[Records from a collection]
□ □ □ □ □

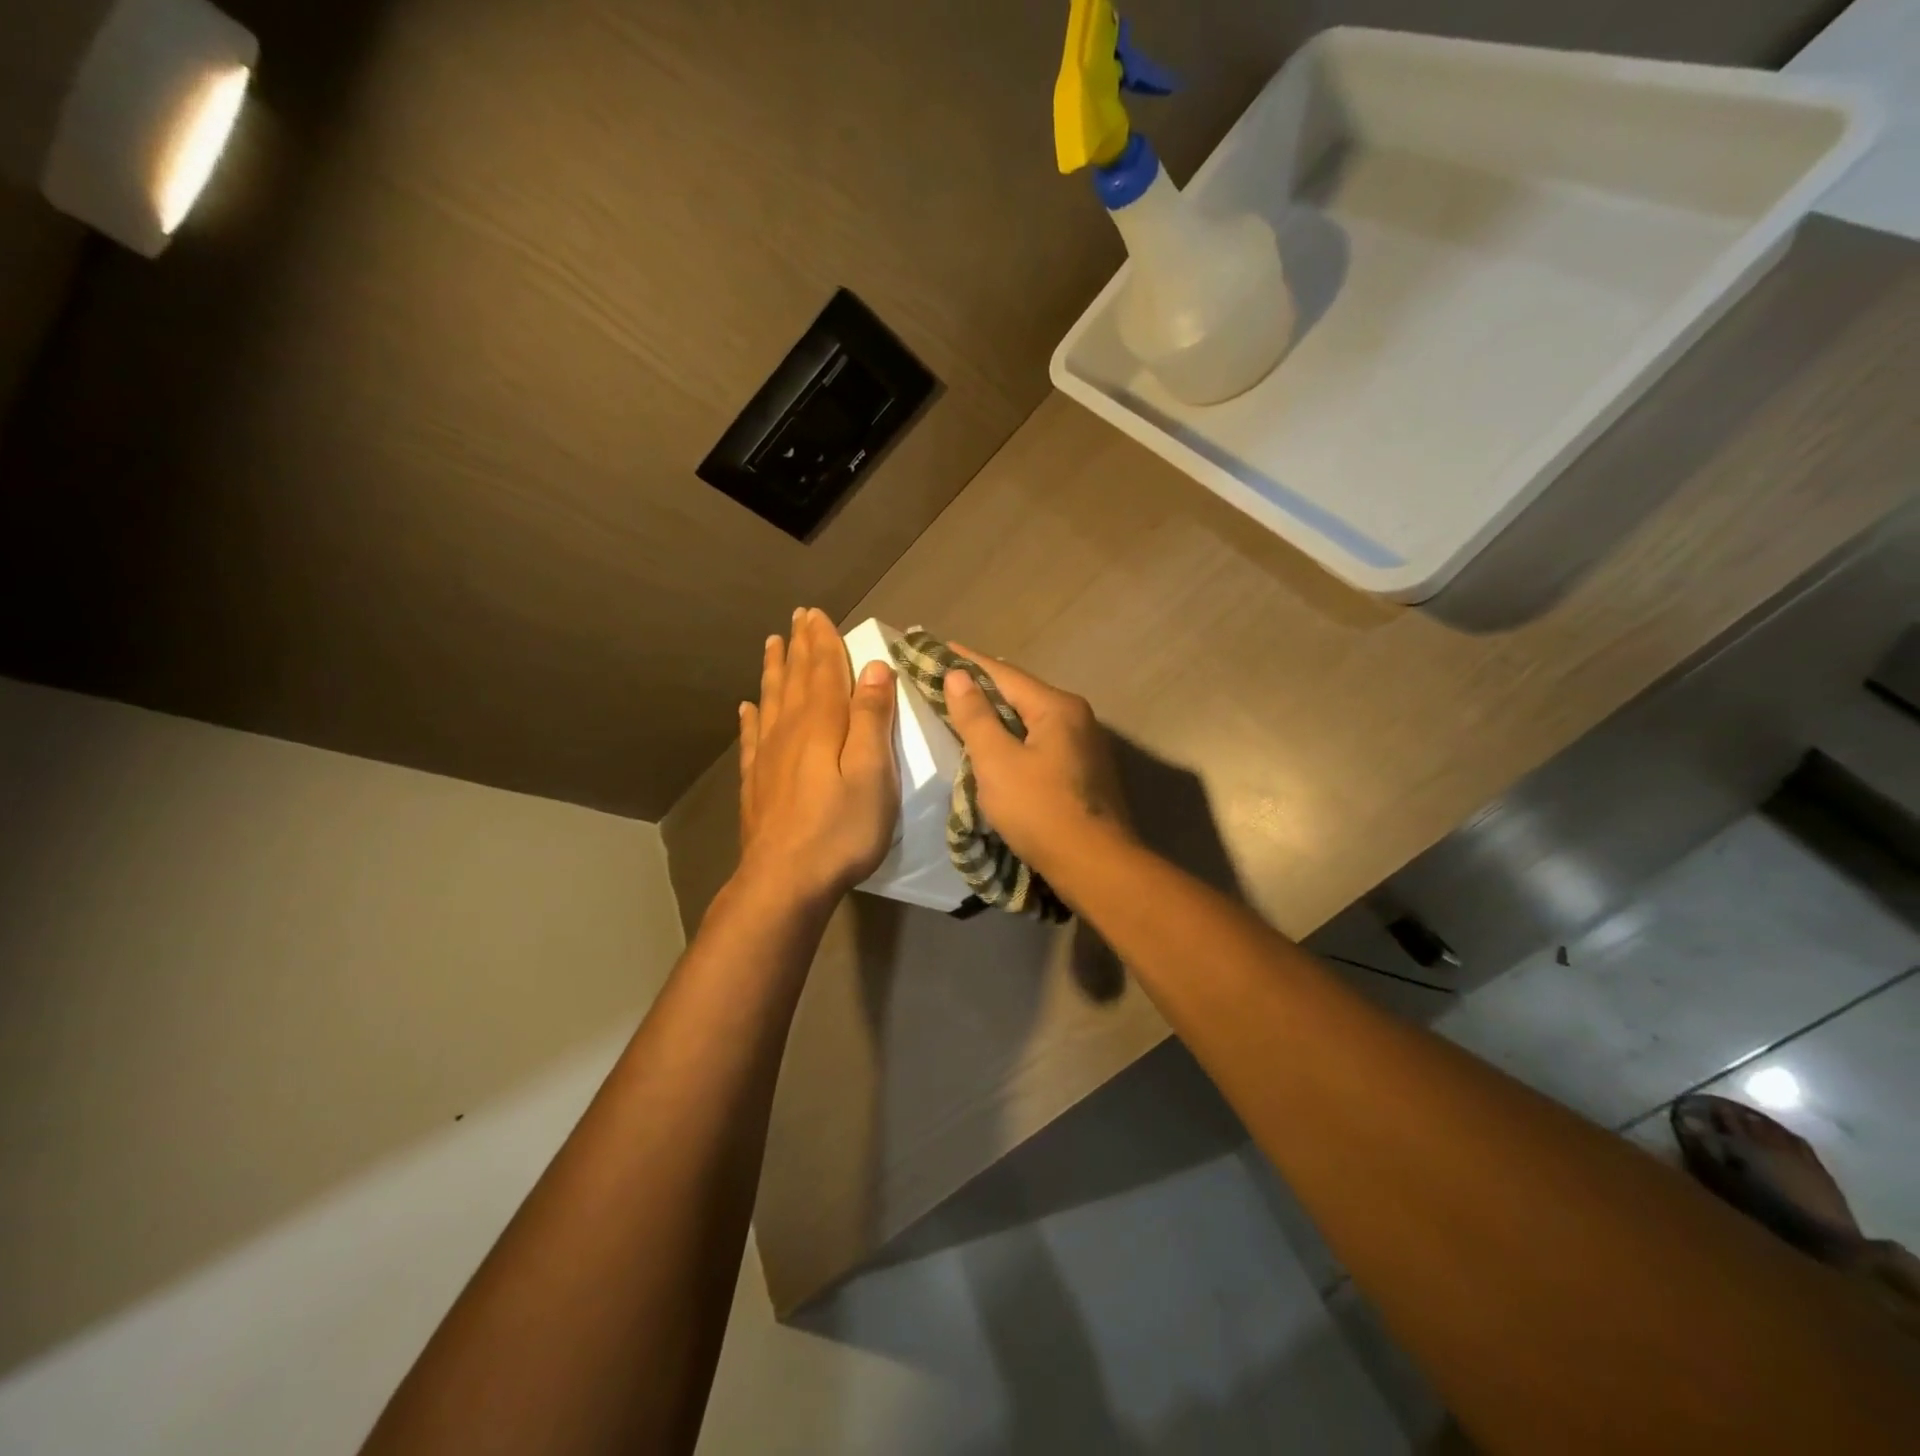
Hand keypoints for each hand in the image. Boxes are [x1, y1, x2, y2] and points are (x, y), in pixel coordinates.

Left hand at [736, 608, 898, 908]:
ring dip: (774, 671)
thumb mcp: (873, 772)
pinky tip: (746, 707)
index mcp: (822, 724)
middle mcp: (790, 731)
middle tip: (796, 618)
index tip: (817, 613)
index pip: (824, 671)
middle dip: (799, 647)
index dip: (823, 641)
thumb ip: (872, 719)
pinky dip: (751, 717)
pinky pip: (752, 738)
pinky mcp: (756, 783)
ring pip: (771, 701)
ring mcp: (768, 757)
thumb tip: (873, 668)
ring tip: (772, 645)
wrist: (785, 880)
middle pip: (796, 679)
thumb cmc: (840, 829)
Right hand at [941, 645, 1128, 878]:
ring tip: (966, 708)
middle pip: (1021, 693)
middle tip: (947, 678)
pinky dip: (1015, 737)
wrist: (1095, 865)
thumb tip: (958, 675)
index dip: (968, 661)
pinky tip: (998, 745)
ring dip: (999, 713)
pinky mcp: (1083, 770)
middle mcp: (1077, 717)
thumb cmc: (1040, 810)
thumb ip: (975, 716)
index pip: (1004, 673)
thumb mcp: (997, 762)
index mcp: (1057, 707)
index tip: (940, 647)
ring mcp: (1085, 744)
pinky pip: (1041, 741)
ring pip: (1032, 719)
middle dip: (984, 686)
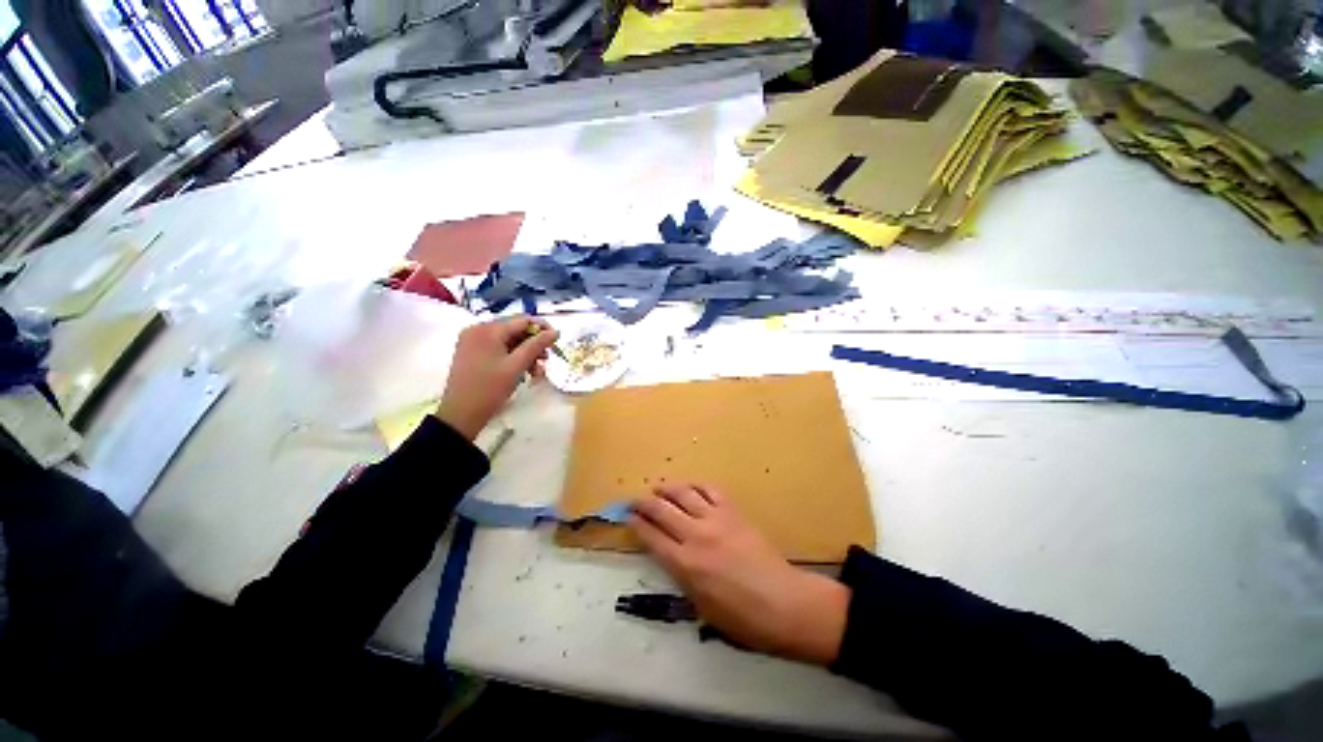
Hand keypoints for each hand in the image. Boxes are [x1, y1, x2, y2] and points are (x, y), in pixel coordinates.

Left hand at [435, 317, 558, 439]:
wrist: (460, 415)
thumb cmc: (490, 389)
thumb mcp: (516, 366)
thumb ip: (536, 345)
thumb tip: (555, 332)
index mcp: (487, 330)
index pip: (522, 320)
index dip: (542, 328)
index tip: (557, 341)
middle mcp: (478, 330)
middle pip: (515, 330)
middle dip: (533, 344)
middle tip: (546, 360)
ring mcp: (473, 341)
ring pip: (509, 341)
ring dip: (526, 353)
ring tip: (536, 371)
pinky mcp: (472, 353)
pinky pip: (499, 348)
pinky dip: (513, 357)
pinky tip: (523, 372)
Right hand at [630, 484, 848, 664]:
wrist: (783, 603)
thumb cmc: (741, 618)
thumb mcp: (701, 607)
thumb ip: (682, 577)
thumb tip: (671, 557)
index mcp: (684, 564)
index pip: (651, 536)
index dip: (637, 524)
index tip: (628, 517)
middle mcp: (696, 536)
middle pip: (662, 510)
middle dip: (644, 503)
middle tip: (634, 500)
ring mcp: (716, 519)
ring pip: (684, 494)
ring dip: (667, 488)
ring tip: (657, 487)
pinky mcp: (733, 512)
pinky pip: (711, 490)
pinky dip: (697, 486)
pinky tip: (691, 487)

□ □ □ □ □

- **Exercise requirements**
Retype exactly the lines from the line containing "middle dip: (984, 686)" through the end of the entries above, including both ends, and leave every picture out.

- **Result**
middle dip: (984, 686)
Hand keypoints for each hand in the image. Boxes are [x1, y1, x2, y2] and points are (x, y), in pixel coordinates.

Left hand at [435, 317, 558, 439]:
wrist: (460, 415)
thumb cmc: (490, 389)
thumb mcp: (516, 366)
thumb ip: (536, 345)
thumb tip: (555, 332)
index mcp: (487, 330)
index pip: (522, 320)
index dip: (542, 328)
index tip: (557, 341)
middle mcp: (478, 330)
middle pip: (515, 330)
middle dip: (533, 344)
middle tip: (546, 360)
ring mcp: (473, 341)
ring pip: (509, 341)
ring dip: (526, 353)
ring tip: (536, 371)
pinky mcp: (472, 353)
pinky pip: (499, 348)
pinky dip: (513, 357)
pinky tip: (523, 372)
Right hand at [630, 484, 848, 664]:
wrist: (783, 603)
thumb cmc: (741, 618)
thumb mcp: (701, 607)
thumb ip: (682, 577)
thumb tip: (671, 557)
index mcp: (684, 564)
index pip: (651, 536)
index dip: (637, 524)
index tip: (628, 517)
middle mcp: (696, 536)
middle pip: (662, 510)
middle dip: (644, 503)
middle tip: (634, 500)
ring mcp: (716, 519)
ring pip: (684, 494)
ring dip: (667, 488)
ring tip: (657, 487)
pinky mcp: (733, 512)
pinky pip: (711, 490)
pinky dip: (697, 486)
pinky tip: (691, 487)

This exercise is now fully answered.